WORK TO BE COMPLETED: Give the records again exactly. Pictures do not belong in the copy.

THE RECORDS:

########################################

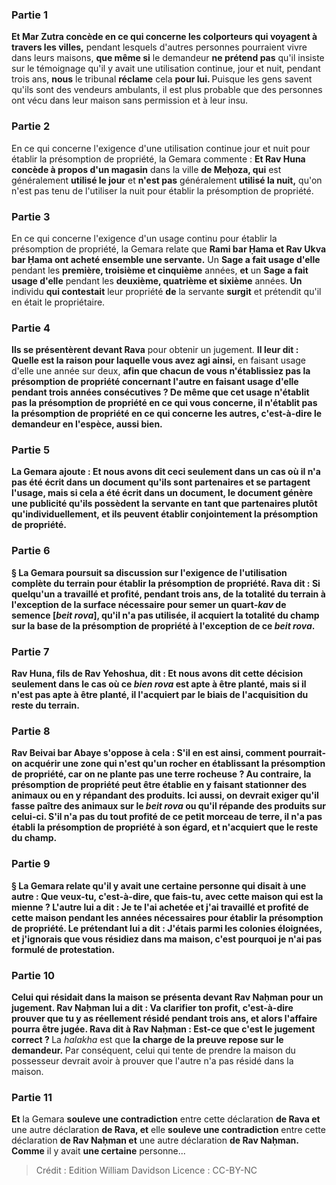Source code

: 
### Partie 1
<b>Et Mar Zutra concède en ce qui concerne les colporteurs qui voyagent à travers les villes,</b> pendant lesquels d'autres personnes pourraient vivre dans leurs maisons, <b>que même si</b> le demandeur <b>ne prétend pas</b> qu'il insiste sur le témoignage qu'il y avait une utilisation continue, jour et nuit, pendant trois ans, <b>nous</b> le tribunal <b>réclame</b> cela <b>pour lui. </b> Puisque les gens savent qu'ils sont des vendeurs ambulants, il est plus probable que des personnes ont vécu dans leur maison sans permission et à leur insu.

### Partie 2
En ce qui concerne l'exigence d'une utilisation continue jour et nuit pour établir la présomption de propriété, la Gemara commente : <b>Et Rav Huna concède à propos d'un magasin</b> dans la ville <b>de Meḥoza, qui</b> est généralement <b>utilisé le jour</b> et <b>n'est pas</b> généralement <b>utilisé la nuit,</b> qu'on n'est pas tenu de l'utiliser la nuit pour établir la présomption de propriété.

### Partie 3
En ce qui concerne l'exigence d'un usage continu pour établir la présomption de propriété, la Gemara relate que <b>Rami bar Ḥama et Rav Ukva bar Ḥama ont acheté ensemble une servante.</b> Un <b>Sage a fait usage d'elle</b> pendant les <b>première, troisième et cinquième</b> années, <b>et</b> un <b>Sage a fait usage d'elle</b> pendant les <b>deuxième, quatrième et sixième</b> années. <b>Un</b> individu <b>qui contestait</b> leur propriété <b>de</b> la servante <b>surgit</b> et prétendit qu'il en était le propriétaire.

### Partie 4
<b>Ils se présentèrent devant Rava</b> pour obtenir un jugement. <b>Il leur dit : Quelle est la raison pour laquelle vous avez agi ainsi,</b> en faisant usage d'elle une année sur deux, <b>afin que chacun de <b>vous n'établissiez pas</b> la <b>présomption</b> de propriété <b>concernant l'autre</b> en faisant usage d'elle pendant trois années consécutives ? <b>De même que</b> cet usage n'établit pas la <b>présomption</b> de propriété <b>en ce qui vous concerne,</b> il n'établit pas la <b>présomption</b> de propriété <b>en ce qui concerne les autres,</b> c'est-à-dire le demandeur en l'espèce, <b>aussi bien.</b>

### Partie 5
La Gemara ajoute : <b>Et nous avons dit</b> ceci <b>seulement</b> dans un cas <b>où</b> il <b>n'a pas été écrit</b> dans un <b>document</b> qu'ils sont partenaires et se partagent l'usage, <b>mais</b> si cela <b>a été écrit</b> dans un <b>document,</b> le document génère une <b>publicité</b> qu'ils possèdent la servante en tant que partenaires plutôt qu'individuellement, et ils peuvent établir conjointement la présomption de propriété.

### Partie 6
§ La Gemara poursuit sa discussion sur l'exigence de l'utilisation complète du terrain pour établir la présomption de propriété. <b>Rava dit : </b> Si quelqu'un a travaillé et <b>profité,</b> pendant trois ans, <b>de la totalité</b> du terrain <b>à l'exception</b> de la <b>surface nécessaire pour semer un quart-<i>kav</i> de semence [<i>beit rova</i>],</b> qu'il n'a pas utilisée, <b>il acquiert la totalité</b> du champ sur la base de la présomption de propriété <b>à l'exception</b> de ce <b><i>beit rova</i>. </b>

### Partie 7
<b>Rav Huna, fils de Rav Yehoshua, dit : Et nous avons dit</b> cette décision <b>seulement dans le cas où</b> ce <i>bien rova</i> <b>est apte à être planté, mais</b> si <b>il n'est pas apte à être planté, il l'acquiert par le biais</b> de l'acquisition du reste du <b>terrain.</b>

### Partie 8
<b>Rav Beivai bar Abaye s'oppose à cela : S'il en est ainsi, comment pourrait-on acquérir</b> une zone qui n'est qu'un <b>rocher</b> en établissant la présomption de propriété, car on ne plante pas une terre rocheuse ? <b>Au contraire,</b> la présomption de propriété peut être établie <b>en y faisant stationner des animaux ou en y répandant des produits. Ici aussi, on devrait exiger qu'il fasse paître des animaux sur</b> le <i>beit rova</i> <b>ou</b> qu'il <b>répande des produits sur celui-ci.</b> S'il n'a pas du tout profité de ce petit morceau de terre, il n'a pas établi la présomption de propriété à son égard, et n'acquiert que le reste du champ.

### Partie 9
§ La Gemara relate qu'il y avait <b>une certaine</b> personne <b>qui disait à une autre : Que veux-tu,</b> c'est-à-dire, que fais-tu, <b>avec cette maison</b> qui est la mienne ? L'autre <b>lui a dit : Je te l'ai achetée et j'ai</b> travaillé et <b>profité</b> de <b>cette maison</b> pendant les <b>années</b> nécessaires pour établir la <b>présomption</b> de propriété. Le prétendant lui <b>a dit : J'étais parmi les colonies éloignées,</b> et j'ignorais que vous résidiez dans ma maison, c'est pourquoi je n'ai pas formulé de protestation.

### Partie 10
Celui qui résidait dans la maison <b>se présenta devant Rav Naḥman</b> pour un jugement. Rav Naḥman <b>lui a dit : Va clarifier ton profit,</b> c'est-à-dire prouver que tu y as réellement résidé pendant trois ans, et alors l'affaire pourra être jugée. <b>Rava dit à</b> Rav Naḥman : Est-ce que <b>c'est le</b> jugement correct ? </b> La <i>halakha</i> est que <b>la charge de la preuve repose sur le demandeur.</b> Par conséquent, celui qui tente de prendre la maison du possesseur devrait avoir à prouver que l'autre n'a pas résidé dans la maison.

### Partie 11
<b>Et</b> la Gemara <b>souleve une contradiction</b> entre cette déclaration <b>de Rava et</b> une autre déclaration <b>de Rava, et</b> elle <b>souleve une contradiction</b> entre cette déclaration <b>de Rav Naḥman et</b> une autre déclaration <b>de Rav Naḥman. Comme</b> il y avait <b>une certaine</b> personne...

>Crédit : Edition William Davidson
>Licence : CC-BY-NC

########################################

TASK ANSWER:
Source code

: 
### Partie 1
<b>Et Mar Zutra concède en ce qui concerne les colporteurs qui voyagent à travers les villes,</b> pendant lesquels d'autres personnes pourraient vivre dans leurs maisons, <b>que même si</b> le demandeur <b>ne prétend pas</b> qu'il insiste sur le témoignage qu'il y avait une utilisation continue, jour et nuit, pendant trois ans, <b>nous</b> le tribunal <b>réclame</b> cela <b>pour lui. </b> Puisque les gens savent qu'ils sont des vendeurs ambulants, il est plus probable que des personnes ont vécu dans leur maison sans permission et à leur insu.

### Partie 2
En ce qui concerne l'exigence d'une utilisation continue jour et nuit pour établir la présomption de propriété, la Gemara commente : <b>Et Rav Huna concède à propos d'un magasin</b> dans la ville <b>de Meḥoza, qui</b> est généralement <b>utilisé le jour</b> et <b>n'est pas</b> généralement <b>utilisé la nuit,</b> qu'on n'est pas tenu de l'utiliser la nuit pour établir la présomption de propriété.

### Partie 3
En ce qui concerne l'exigence d'un usage continu pour établir la présomption de propriété, la Gemara relate que <b>Rami bar Ḥama et Rav Ukva bar Ḥama ont acheté ensemble une servante.</b> Un <b>Sage a fait usage d'elle</b> pendant les <b>première, troisième et cinquième</b> années, <b>et</b> un <b>Sage a fait usage d'elle</b> pendant les <b>deuxième, quatrième et sixième</b> années. <b>Un</b> individu <b>qui contestait</b> leur propriété <b>de</b> la servante <b>surgit</b> et prétendit qu'il en était le propriétaire.

### Partie 4
<b>Ils se présentèrent devant Rava</b> pour obtenir un jugement. <b>Il leur dit : Quelle est la raison pour laquelle vous avez agi ainsi,</b> en faisant usage d'elle une année sur deux, <b>afin que chacun de <b>vous n'établissiez pas</b> la <b>présomption</b> de propriété <b>concernant l'autre</b> en faisant usage d'elle pendant trois années consécutives ? <b>De même que</b> cet usage n'établit pas la <b>présomption</b> de propriété <b>en ce qui vous concerne,</b> il n'établit pas la <b>présomption</b> de propriété <b>en ce qui concerne les autres,</b> c'est-à-dire le demandeur en l'espèce, <b>aussi bien.</b>

### Partie 5
La Gemara ajoute : <b>Et nous avons dit</b> ceci <b>seulement</b> dans un cas <b>où</b> il <b>n'a pas été écrit</b> dans un <b>document</b> qu'ils sont partenaires et se partagent l'usage, <b>mais</b> si cela <b>a été écrit</b> dans un <b>document,</b> le document génère une <b>publicité</b> qu'ils possèdent la servante en tant que partenaires plutôt qu'individuellement, et ils peuvent établir conjointement la présomption de propriété.

### Partie 6
§ La Gemara poursuit sa discussion sur l'exigence de l'utilisation complète du terrain pour établir la présomption de propriété. <b>Rava dit : </b> Si quelqu'un a travaillé et <b>profité,</b> pendant trois ans, <b>de la totalité</b> du terrain <b>à l'exception</b> de la <b>surface nécessaire pour semer un quart-<i>kav</i> de semence [<i>beit rova</i>],</b> qu'il n'a pas utilisée, <b>il acquiert la totalité</b> du champ sur la base de la présomption de propriété <b>à l'exception</b> de ce <b><i>beit rova</i>. </b>

### Partie 7
<b>Rav Huna, fils de Rav Yehoshua, dit : Et nous avons dit</b> cette décision <b>seulement dans le cas où</b> ce <i>bien rova</i> <b>est apte à être planté, mais</b> si <b>il n'est pas apte à être planté, il l'acquiert par le biais</b> de l'acquisition du reste du <b>terrain.</b>

### Partie 8
<b>Rav Beivai bar Abaye s'oppose à cela : S'il en est ainsi, comment pourrait-on acquérir</b> une zone qui n'est qu'un <b>rocher</b> en établissant la présomption de propriété, car on ne plante pas une terre rocheuse ? <b>Au contraire,</b> la présomption de propriété peut être établie <b>en y faisant stationner des animaux ou en y répandant des produits. Ici aussi, on devrait exiger qu'il fasse paître des animaux sur</b> le <i>beit rova</i> <b>ou</b> qu'il <b>répande des produits sur celui-ci.</b> S'il n'a pas du tout profité de ce petit morceau de terre, il n'a pas établi la présomption de propriété à son égard, et n'acquiert que le reste du champ.

### Partie 9
§ La Gemara relate qu'il y avait <b>une certaine</b> personne <b>qui disait à une autre : Que veux-tu,</b> c'est-à-dire, que fais-tu, <b>avec cette maison</b> qui est la mienne ? L'autre <b>lui a dit : Je te l'ai achetée et j'ai</b> travaillé et <b>profité</b> de <b>cette maison</b> pendant les <b>années</b> nécessaires pour établir la <b>présomption</b> de propriété. Le prétendant lui <b>a dit : J'étais parmi les colonies éloignées,</b> et j'ignorais que vous résidiez dans ma maison, c'est pourquoi je n'ai pas formulé de protestation.

### Partie 10
Celui qui résidait dans la maison <b>se présenta devant Rav Naḥman</b> pour un jugement. Rav Naḥman <b>lui a dit : Va clarifier ton profit,</b> c'est-à-dire prouver que tu y as réellement résidé pendant trois ans, et alors l'affaire pourra être jugée. <b>Rava dit à</b> Rav Naḥman : Est-ce que <b>c'est le</b> jugement correct ? </b> La <i>halakha</i> est que <b>la charge de la preuve repose sur le demandeur.</b> Par conséquent, celui qui tente de prendre la maison du possesseur devrait avoir à prouver que l'autre n'a pas résidé dans la maison.

### Partie 11
<b>Et</b> la Gemara <b>souleve une contradiction</b> entre cette déclaration <b>de Rava et</b> une autre déclaration <b>de Rava, et</b> elle <b>souleve une contradiction</b> entre cette déclaration <b>de Rav Naḥman et</b> une autre déclaration <b>de Rav Naḥman. Comme</b> il y avait <b>une certaine</b> personne...

>Crédit : Edition William Davidson
>Licence : CC-BY-NC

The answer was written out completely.